In weiterer Folge erließ das Finanzamt gegenüber den Beschwerdeführerinnen am 6. Februar 1997 jeweils einen neuen Bescheid über die Vorschreibung von Grunderwerbsteuer.

In der Berufung gegen die letztgenannten Bescheide vom 6. Februar 1997 wurde geltend gemacht, die Bescheiderlassung verstoße gegen den Grundsatz "res iudicata", weil in dieser Sache, die einen identen Gegenstand zum Inhalt habe, bereits mit den Berufungsentscheidungen vom 13. Dezember 1995 entschieden worden sei.

Mit den nunmehr angefochtenen Bescheiden wurden die Berufungen als unbegründet abgewiesen. In der Begründung dieser Bescheide wurde insbesondere ausgeführt, die Bezeichnung eines Bescheides als "vorläufig" bzw als "endgültig" sei Spruchbestandteil. Dieser Teil des Spruches sei "Sache". Identität der Sache liege nicht mehr vor, wenn erstmals einerseits über den nunmehr gewissen Umfang der Abgabepflicht abgesprochen und andererseits ein anderer Bescheidadressat herangezogen werde. Unter anderem wurde in der Begründung der angefochtenen Bescheide auch darauf hingewiesen, dass der "Mehrbetrag" der den Erwerbern vorgeschriebenen Steuerschuldigkeiten bisher nicht entrichtet worden sei. Das Finanzamt habe daher die Beschwerdeführerinnen aus Zweckmäßigkeitsgründen "im Sinne einer reibungsloseren und rascheren Hereinbringung" als Gesamtschuldner herangezogen.

In den Beschwerden gegen diese Bescheide erachten sich die Beschwerdeführerinnen dadurch in ihren Rechten verletzt, dass in einer bereits erledigten Sache neuerlich entschieden worden sei.

Die belangte Behörde erstattete Gegenschriften und legte die Akten des Verwaltungsverfahrens vor.

Der Verwaltungsgerichtshof hat die Beschwerden im Hinblick auf ihren persönlichen und sachlichen Zusammenhang zur gemeinsamen Beratung und Beschlussfassung verbunden und darüber erwogen:

Gemäß § 200 Abs 1 BAO kann die Abgabenbehörde die Abgabe vorläufig festsetzen, wenn nach den Ergebnissen des Ermittlungsverfahrens die Abgabepflicht zwar noch ungewiss, aber wahrscheinlich oder wenn der Umfang der Abgabepflicht noch ungewiss ist. Nach Abs 2 dieser Gesetzesstelle ist die vorläufige Abgabenfestsetzung durch eine endgültige Festsetzung zu ersetzen, wenn die Ungewissheit beseitigt ist.

Nach § 289 Abs 1 BAO hat die Abgabenbehörde zweiter Instanz, sofern die Berufung nicht zurückzuweisen ist, immer in der Sache selbst zu entscheiden. Dabei ist die Abgabenbehörde zweiter Instanz berechtigt, sowohl im Spruch als auch hinsichtlich der Begründung ihre Anschauung an die Stelle jener der Abgabenbehörde erster Instanz zu setzen und demgemäß den angefochtenen Bescheid nach jeder Richtung abzuändern, aufzuheben oder die Berufung als unbegründet abzuweisen (§ 289 Abs 2 BAO).

= = = = =

*Arbeitsauftrag 1*:
Erkläre in ein bis drei Sätzen, warum das Finanzamt die Beschwerdeführerinnen laut der im Textauszug wiedergegebenen Begründung als Gesamtschuldner herangezogen hat.
*Arbeitsauftrag 2*:
Gib die Stelle im Textauszug, die bei „Nach § 289 Abs“ beginnt und bei „Abs 2 BAO).“ endet, erneut wieder und ändere dabei „Berufung“ in „Beschwerde“.
Die Datensätze sind eigenständiges Material und gehören nicht zum Textauszug.

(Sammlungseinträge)
= = = = =

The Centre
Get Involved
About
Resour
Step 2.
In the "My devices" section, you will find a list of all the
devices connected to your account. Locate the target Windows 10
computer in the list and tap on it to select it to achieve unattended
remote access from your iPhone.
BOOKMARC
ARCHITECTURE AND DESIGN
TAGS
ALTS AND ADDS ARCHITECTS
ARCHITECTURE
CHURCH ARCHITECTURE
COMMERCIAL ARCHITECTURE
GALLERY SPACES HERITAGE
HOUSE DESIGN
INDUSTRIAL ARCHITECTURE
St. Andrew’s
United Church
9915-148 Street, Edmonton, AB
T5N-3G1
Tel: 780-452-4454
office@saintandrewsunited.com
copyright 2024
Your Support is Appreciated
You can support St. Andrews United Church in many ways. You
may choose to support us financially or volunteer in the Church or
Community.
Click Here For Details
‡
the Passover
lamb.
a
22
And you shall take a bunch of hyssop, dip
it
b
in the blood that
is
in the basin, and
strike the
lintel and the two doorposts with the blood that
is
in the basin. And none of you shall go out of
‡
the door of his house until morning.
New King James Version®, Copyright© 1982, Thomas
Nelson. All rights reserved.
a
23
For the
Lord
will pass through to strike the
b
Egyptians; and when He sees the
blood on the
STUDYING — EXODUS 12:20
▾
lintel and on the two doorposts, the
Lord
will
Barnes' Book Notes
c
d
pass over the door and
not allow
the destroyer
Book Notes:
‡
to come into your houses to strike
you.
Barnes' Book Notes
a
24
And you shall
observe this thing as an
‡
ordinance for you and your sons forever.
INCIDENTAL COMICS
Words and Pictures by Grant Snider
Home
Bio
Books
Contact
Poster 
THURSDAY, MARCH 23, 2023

= = = = =

*Antwortfeld 1*:
Laut der Begründung der angefochtenen Bescheide war der „Mehrbetrag“ der den Erwerbern vorgeschriebenen Steuerschuldigkeiten bisher nicht entrichtet worden. Deshalb zog das Finanzamt die Beschwerdeführerinnen aus Zweckmäßigkeitsgründen als Gesamtschuldner heran, nämlich „im Sinne einer reibungsloseren und rascheren Hereinbringung“.

*Antwortfeld 2*:
Nach § 289 Abs 1 BAO hat die Abgabenbehörde zweiter Instanz, sofern die Beschwerde nicht zurückzuweisen ist, immer in der Sache selbst zu entscheiden. Dabei ist die Abgabenbehörde zweiter Instanz berechtigt, sowohl im Spruch als auch hinsichtlich der Begründung ihre Anschauung an die Stelle jener der Abgabenbehörde erster Instanz zu setzen und demgemäß den angefochtenen Bescheid nach jeder Richtung abzuändern, aufzuheben oder die Beschwerde als unbegründet abzuweisen (§ 289 Abs 2 BAO).